辐照条件下层状微纳米结构金属材料力学性能研究

Mechanical properties under the extreme conditions such as high temperature and strong irradiation are crucial to the design of future fission/fusion reactors. Besides the great performance of high strength and toughness, multilayered metallic micro/nanostructures offer huge volume of interface which may act as obstacles to slip and sinks for the radiation-induced defects in the form of dislocation loops and voids, which provide a great prospect of potential applications in nuclear engineering. In this proposal, based on molecular dynamic simulation (MDs) results and a series of experiments at microscopic HRTEM experiments and macroscopic mechanical experiments, the interface of the multilayer structures, the irradiation-induced defects and the mechanical performances will be characterized and the basic database for the concerned irradiated materials will be established. Based on the understanding of interaction among dislocations, interfaces and irradiation-induced defects obtained by MDs and discrete dislocation dynamics (DDD), the micro- mechanisms of irradiation effects including irradiation hardening and irradiation embrittlement will be explored. Based on those micro-mechanisms, a meso-mechanics model with the assist of crystal plasticity will be provided. The proposed model will be performed by means of crystal plasticity finite element method (CPFEM) and elastic visco-plasticity self-consistent method (EVPSC) to get the macroscopic material performance. Therefore, a multi-scale framework to connect the micro-mechanism to macroscopic properties is established. Based on previous methods, we will explore the effect of layer thickness, defect density, grain size, residual stress, interface strength, crystal orientation relationship and misfit dislocations on the macroscopic mechanical properties to achieve the optimal design of new type of multilayered metallic material with high irradiation damage tolerance. The goal of this project is to develop a theoretical framework to analyze and evaluate the influence of interfaces and irradiation-induced defects on the mechanical properties, investigate the correlation between atomic-level mechanism and macroscopic material properties, and provide a feasible tool for the optimal design of multilayered structures.

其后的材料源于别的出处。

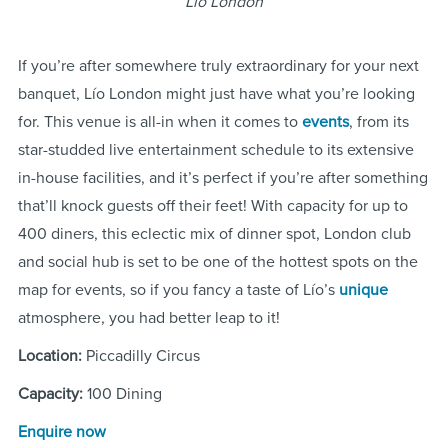
Lio London
If you’re after somewhere truly extraordinary for your next
banquet, Lío London might just have what you’re looking
for. This venue is all-in when it comes to
events
, from its
star-studded live entertainment schedule to its extensive
in-house facilities, and it’s perfect if you’re after something
that’ll knock guests off their feet! With capacity for up to
400 diners, this eclectic mix of dinner spot, London club
and social hub is set to be one of the hottest spots on the
map for events, so if you fancy a taste of Lío’s
unique
atmosphere, you had better leap to it!
Location:
Piccadilly Circus
Capacity:
100 Dining
Enquire now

材料在极端环境下的力学性能是新型核反应堆设计的核心问题，本项目结合理论与实验，研究层状微纳米金属材料在强辐照环境下的力学性能，为开发新型抗辐照材料提供理论基础。项目基于实验与分子模拟的结果，获得材料的界面特征、辐照缺陷类型、界面强度、残余应力、宏观力学性能等信息，建立层状金属材料抗辐照性能数据库；采用分子模拟和位错动力学等方法，重点考察位错、界面、辐照缺陷间的相互作用，探索辐照硬化、脆化的微观机理；建立基于微观机理、计及残余应力和界面损伤效应的晶体塑性细观力学模型，采用晶体塑性有限元法、弹粘塑性自洽方法预测层状微纳米辐照材料的力学性能，实现微观结构、变形机理与宏观性能的跨尺度关联，进而实现新型层状抗辐照材料的优化设计。本项目拟采用的理论与方法，可为层状辐照材料的研究提供基础性的框架；所揭示的微观变形机理与发展建立的细观力学模型，可为极端环境下不同材料的抗辐照性能的评估提供有益的参考。

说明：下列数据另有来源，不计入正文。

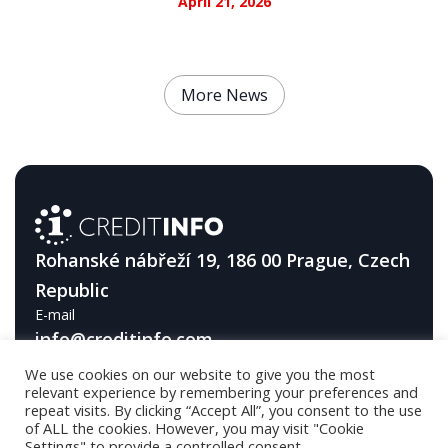
April 21, 2026
More News
Rohanské nábřeží 19, 186 00 Prague, Czech
Republic
E-mail
info@creditinfo.com
We use cookies on our website to give you the most
Telephone
relevant experience by remembering your preferences and
+420 226 296 600
repeat visits. By clicking “Accept All”, you consent to the use
of ALL the cookies. However, you may visit "Cookie
Settings" to provide a controlled consent.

辐照导致材料的硬化、脆化、肿胀等，严重危害材料的力学性能和核能工程的安全。层状微纳米材料具有高强高韧的特点，同时高的界面比可以有效吸收辐照缺陷，因此开展基于微观变形机理的层状材料抗辐照力学性能研究具有重要意义。本项目针对层状金属材料结构特征、层状金属材料微观变形机理、辐照缺陷生长机理及其相互作用、辐照缺陷对界面强度和对层状材料力学行为的影响等核心问题进行了系统性地研究。创新性的成果包括：. 基于弹性理论和分子模拟，研究了纳米孔洞和氦泡的表面能效应，首次提出氦泡平衡内压和等效表面能的概念，从弹性场和原子构型角度厘清了纳米孔洞表面能与常规表面能的区别，得到了计算表面能诱导应力的表达式。对六种材料的分子模拟结果表明，BCC材料的等效表面能不具有尺寸效应，而对FCC材料铜和镍，当孔径小于5nm时具有较为明显的尺度效应。. 针对一般多面体纳米晶体表面能诱发应力场问题，首次提出了一种“拉伸-释放”策略，利用叠加原理将原问题分解为拉伸子问题和释放子问题，前者可用解析法求解，后者可用有限元方法求解。计算表明大块单晶中往往存在不可忽略的表面效应。. 通过分子模拟方法，模拟分析了辐照氦泡对层状材料界面剪切强度的影响及其相应的变形机理，提出界面均匀滑移与氦泡诱导界面局部滑移扩展的竞争机制，结合界面两侧原子相对滑移的分析，合理解释了氦泡对强剪切方向和弱剪切方向力学行为的不同影响，同时结果表明界面剪切强度具有明显的各向异性。. 发展了适用于层状材料的晶体塑性本构模型，通过ABAQUS二次开发平台编制了计及位错密度、辐照缺陷密度、尺度等效应的计算程序，实现了FCC/BCC层状材料的显式动力学分析，建立了微结构参数与宏观力学性能的跨尺度关联。研究发现塑性变形局域化是层状材料压缩失效的主要形式，而界面可以阻碍塑性变形扩展，并改变其扩展路径，从而提高了材料的强度和韧性。. 上述成果可为抗辐照材料设计提供理论指导。